Вернувшись вчера в отель, он, как и предсказывал генерал
Райский, уже не застал Алису Линхарт в «Негреско». Она успела оставить для него
только короткую записку с пожеланием удачи. И это было все, что осталось у него
от встречи с этой сильной женщиной. Он показал записку отцу, и у того
испортилось настроение на весь день. Вечером он признался сыну, что боится
неожиданных разрывов и уходов близких людей.
— Когда тебе много лет, начинаешь опасаться всего, — признался
отец, — особенно меня волнуют вот такие ситуации, когда навсегда теряешь
близких тебе людей. Она была потрясающей женщиной, и очень жаль, что теперь ее
не будет рядом с тобой.
Во время открытия фестиваля Дронго удалось каким-то чудом
достать второе приглашение, и теперь отец сидел рядом с ним, удивляясь этой
неистовой атмосфере праздника, который мог состояться только в Каннах. Смокинг,
взятый для него напрокат в Ницце, очень шел ему. Отец был примерно одного роста
с сыном, оба были очень высокие. При таком росте смокинг молодил пожилого
человека.
— По-моему, все эти люди сошли с ума, — предположил отец,
поправляя бабочку, — так убиваться из-за кино! Просто им нравятся иллюзии, их
уже давно не интересует реальная жизнь.
Церемония открытия состоялась, и сотни агентов в этот вечер
внимательно наблюдали за каждым движением приглашенных в зал людей. Когда
поздно ночью фильм окончился и люди начали выходить из дворца, к Дронго подошел
озабоченный Гурвич.
— Может, мы ошиблись, — великодушно сказал он, употребив
слово «мы», — может, террористы и не думают о фестивале?

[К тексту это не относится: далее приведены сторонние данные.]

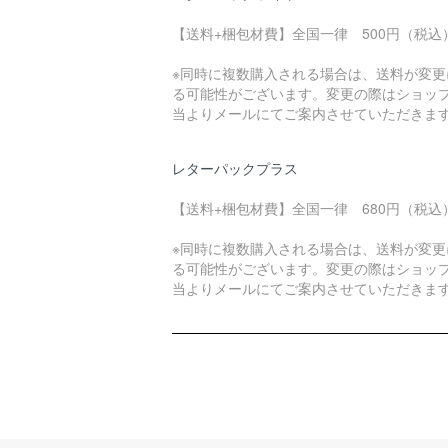
【送料+梱包材費】全国一律 500円（税込
※同時に複数購入される場合は、送料が変更
る可能性がございます。変更の際はショッ
当よりメールにてご案内させていただきま
レターパックプラス
【送料+梱包材費】全国一律 680円（税込
※同時に複数購入される場合は、送料が変更
る可能性がございます。変更の際はショッ
当よりメールにてご案内させていただきま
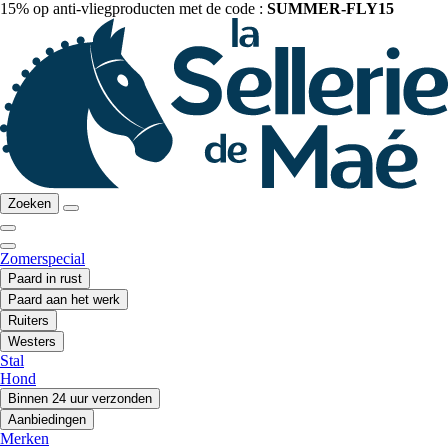
15% op anti-vliegproducten met de code :
SUMMER-FLY15
Zoeken
Zomerspecial
Paard in rust
Paard aan het werk
Ruiters
Westers
Stal
Hond
Binnen 24 uur verzonden
Aanbiedingen
Merken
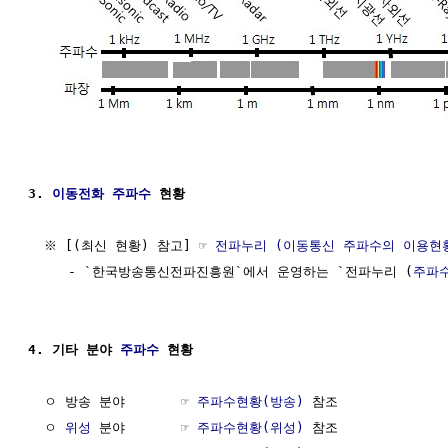
3. 
이동전화
주파수
 현황
  ※ [(최신 현황) 참고] ☞ 
전파누리 (이동통신 주파수의 이용현황
     - `한국방송통신전파진흥원`에서 운영하는 `전파누리 (
주파
4. 기타 분야 
주파수
 현황
  ㅇ 방송 분야       ☞ 
주파수현황(방송)
 참조

  ㅇ 
위성
 분야       ☞ 
주파수현황(위성)
 참조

— Тогда это будет самая лучшая ошибка в моей жизни, —
признался Дронго, — но боюсь, что самое трудное нас еще ждет впереди.

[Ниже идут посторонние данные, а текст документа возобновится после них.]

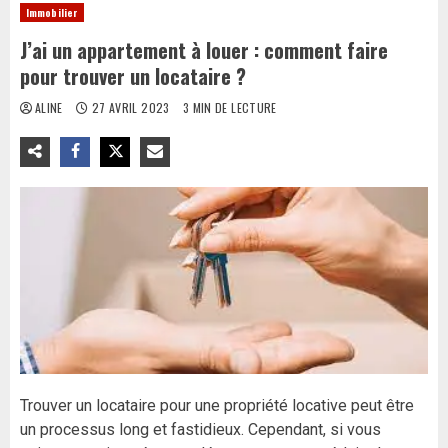
Immobilier
J’ai un appartement à louer : comment faire
pour trouver un locataire ?
ALINE
27 AVRIL 2023
3 MIN DE LECTURE
Trouver un locataire pour une propriété locative peut être
un processus long et fastidieux. Cependant, si vous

Мимо шли возбужденно обменивающиеся впечатлениями зрители.
Дронго протиснулся к генералу Светлицкому. Тот стоял в смокинге с таким видом,
словно у него сильно болели зубы. Увидев подходившего Дронго, он кивнул ему в
знак приветствия.
— Чем вы недовольны? — спросил Дронго.
— Вы знаете, кто приехал с иранской делегацией? — спросил
Светлицкий и, не дожидаясь ответа, сказал:
— Сам Али Гадыр Тебризли.
— Значит, он любит кино, — заметил Дронго.
— Это значит, что вы все-таки ошибались, — возразил
Светлицкий, — боюсь, что мы все недооценили коварство иранской разведки.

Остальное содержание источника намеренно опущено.